§ **Passage shown**

Proposals for schools to keep records of teenage pregnancy rates and pupils’ obesity and drug problems could fall at the first fence as there are not enough school nurses to implement the scheme.
 
Unite/Community Practitioners’ and Health Visitors’ Association is concerned that the proposals from the Department for Children, Schools and Families (DCSF) could end up as ‘rhetoric without resources’.
 
Unite/CPHVA, Lead Professional Officer, Cheryll Adams said:
“While we are obviously in favour of measures to improve the health of the school-age population, this can’t be achieved without a full complement of school nurses.
 
School nurses understand the complex reasons behind negative health behaviours’ by adolescents and can intervene sensitively based on their professional training and experience”.
 
Unite/CPHVA is concerned that plans for every secondary school and its cluster of primary schools to have a specialist school nurse in post won’t happen by the government’s target date of 2010.  
 
The latest NHS workforce statistics show there has been a 9.6% increase in the number of whole-time equivalent (WTE) school nurses from 815 to 893 in the year up to September, 2007.  However, according to the DCSF, there were 3,343 secondary schools in England, as of January 2007.

§ **Provided material**
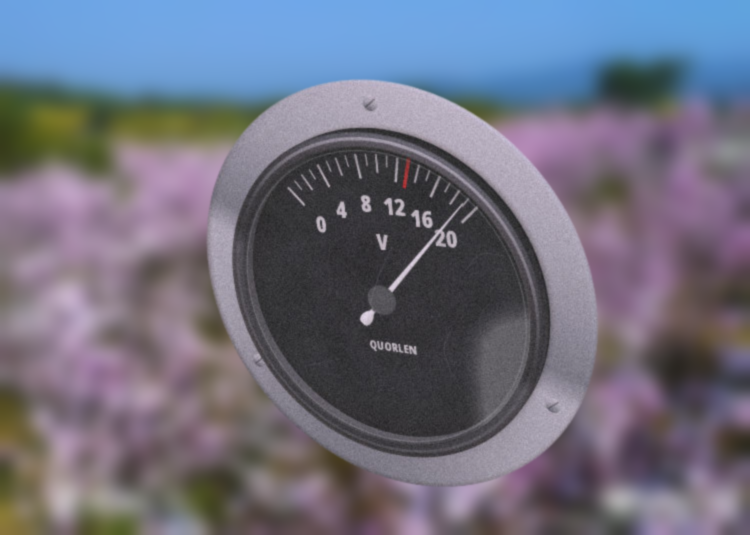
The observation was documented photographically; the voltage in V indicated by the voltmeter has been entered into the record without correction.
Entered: 19 V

§ **Job 1**
In the passage on school nurses, what is the government's target date for every secondary school and its cluster of primary schools to have a specialist school nurse in post?
§ **Job 2**
Repeat the part of the school nurses passage between "Unite/CPHVA is concerned" and "of January 2007.", inclusive.

§ **Answer box 1**
2010

§ **Answer box 2**
Unite/CPHVA is concerned that plans for every secondary school and its cluster of primary schools to have a specialist school nurse in post won’t happen by the government’s target date of 2010.  
 
The latest NHS workforce statistics show there has been a 9.6% increase in the number of whole-time equivalent (WTE) school nurses from 815 to 893 in the year up to September, 2007.  However, according to the DCSF, there were 3,343 secondary schools in England, as of January 2007.